Ambassador changes caution veterans against returning


MARLIN WILLIFORD/Staff Photographer

Django Szilgi, student ambassador and psychology sophomore, gives a tour of the Joseph A. Butt College of Business to a prospective student and mother. Ambassadors give tours twice a day at 11


Hannah Alkadi used to be an Ambassador at Loyola.

The mass communication sophomore said she joined the program, because she wanted to be more active on campus.

“I wanted to stop being a dorm rat and start participating in more extracurriculars,” Alkadi said.

But after the Office of Admissions implemented a number of changes to the Ambassador program, Alkadi decided to leave the program.

And while those changes may have been hard for Alkadi to swallow, Keith Gramling, dean of Loyola Admissions, said the changes were essential to ensure the Ambassador program remains effective and focused through the prospective students’ lenses.

“We believe that the opportunity for a prospective student to connect in a meaningful way with our current student body has a positive impact on the student’s decision to enroll,” he said in an email.

Gramling said the opportunity for a prospective student to meaningfully engage with current students is crucial.

“We believe that the purposeful connection of students to the Loyola community will have a positive impact on the student’s choice to enroll and retain,” Gramling said.

Alkadi said she decided to leave the Ambassador program, because she felt of some of the changes made the program harder on her schedule.
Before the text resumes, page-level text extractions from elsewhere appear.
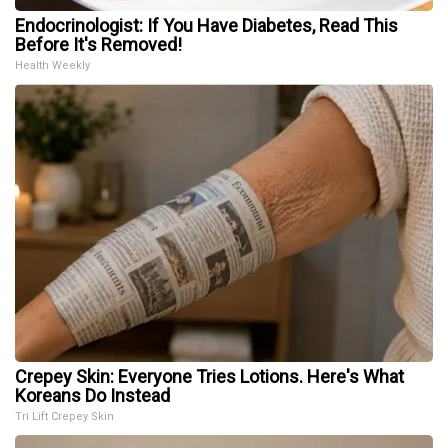
Endocrinologist: If You Have Diabetes, Read This
Before It's Removed!
Health Weekly
Crepey Skin: Everyone Tries Lotions. Here's What
Koreans Do Instead
Tri Lift Crepey Skin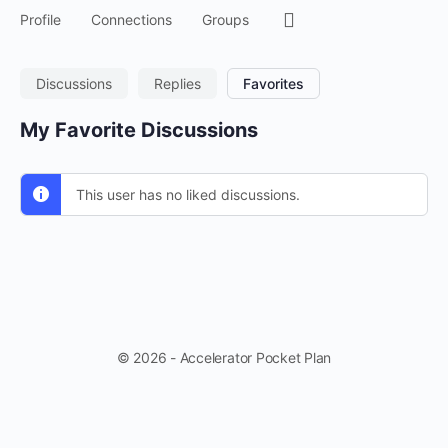
Menu
Profile
Connections
Groups
Items
Discussions
Replies
Favorites
My Favorite Discussions
This user has no liked discussions.
© 2026 - Accelerator Pocket Plan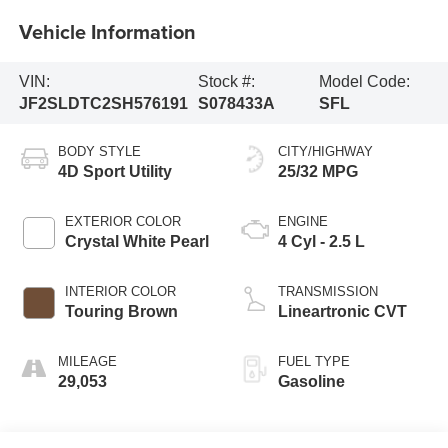
Vehicle Information
VIN:
Stock #:
Model Code:
JF2SLDTC2SH576191
S078433A
SFL
BODY STYLE
CITY/HIGHWAY
4D Sport Utility
25/32 MPG
EXTERIOR COLOR
ENGINE
Crystal White Pearl
4 Cyl - 2.5 L
INTERIOR COLOR
TRANSMISSION
Touring Brown
Lineartronic CVT
MILEAGE
FUEL TYPE
29,053
Gasoline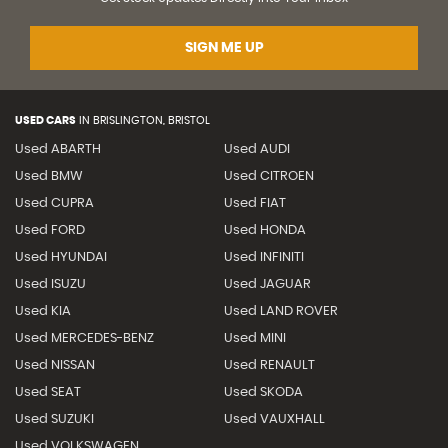
SIGN ME UP
USED CARS
IN
BRISLINGTON, BRISTOL
Used ABARTH
Used AUDI
Used BMW
Used CITROEN
Used CUPRA
Used FIAT
Used FORD
Used HONDA
Used HYUNDAI
Used INFINITI
Used ISUZU
Used JAGUAR
Used KIA
Used LAND ROVER
Used MERCEDES-BENZ
Used MINI
Used NISSAN
Used RENAULT
Used SEAT
Used SKODA
Used SUZUKI
Used VAUXHALL
Used VOLKSWAGEN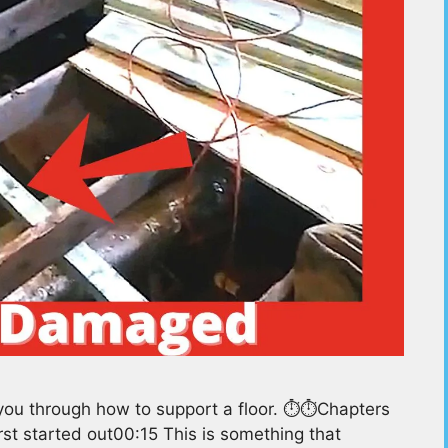
ou through how to support a floor. ⏱️⏱️Chapters
rst started out00:15 This is something that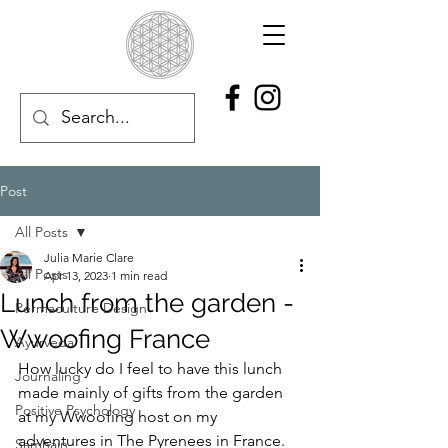
Post
All Posts
Julia Marie Clare
All Posts
Apr 13, 2023
1 min read
Lunch from the garden -
Permaculture Design
Wwoofing France
Ayurveda
How lucky do I feel to have this lunch 
Journaling
made mainly of gifts from the garden 
Positive Psychology
at my Wwoofing host on my 
adventures in The Pyrenees in France.  
Samhain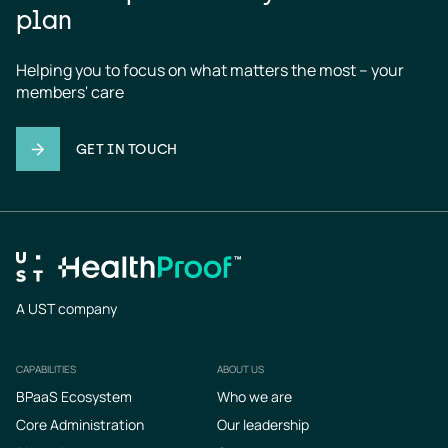
plan
Helping you to focus on what matters the most – your 
members' care
GET IN TOUCH
A UST company
CAPABILITIES
ABOUT US
Footer
BPaaS Ecosystem
Who we are
Core Administration
Our leadership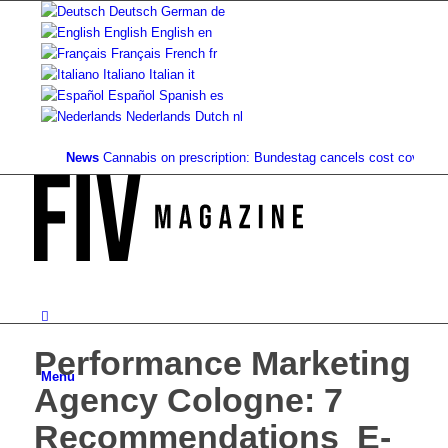
Deutsch
German
de
English
English
en
Français
French
fr
Italiano
Italian
it
Español
Spanish
es
Nederlands
Dutch
nl
News
Cannabis on prescription: Bundestag cancels cost coverage...
St
Performance Marketing
Menu
Agency Cologne: 7
Recommendations ️ E-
Gramling said Ambassadors are being actively engaged in local recruitment efforts through college fairs and high school visits and are using social media and direct email contact to connect with students around the country.

“We have made a very deliberative change to enhance our Ambassadors’ opportunities to personally engage with prospective students and their families,” Gramling said in an email.

One change that Alkadi said she disagreed with was the creation of mandatory three-hour training sessions that Ambassadors had to attend. She said she felt the material was “redundant,” focusing on things like the programs at Loyola and what else the Ambassadors should know on campus.

“It was helpful to some of the freshman Ambassadors, but to the returning Ambassadors, it was content we already knew and could have easily looked up if they told us to,” Alkadi said.

Alkadi said all of the Ambassadors in the program had to be retrained, despite what they already knew, their skill level and how long they were in the program.

Gramling said that some of the changes include giving visiting families the opportunity to have lunch with an Ambassador through the Magis Mondays program.

Alkadi said the admissions office was offering to pay select Ambassadors based on whether they had free blocks of time during the week.

Alkadi said she was trying to be neutral to the changes made to the program.

“I can see why they did these changes,” Alkadi said. “I just don’t agree with how they were carried out.”

Jade Domingue, a veteran Ambassador and English writing junior, gave her perspective.

She said the changes to the ambassador program are not drastic. The social media presence has been discussed in previous years, tours still remain an important focus, but the evaluation form has changed. She said Ambassadors have more opportunities to engage with prospective students: Magis Mondays include a tour and lunch with an ambassador.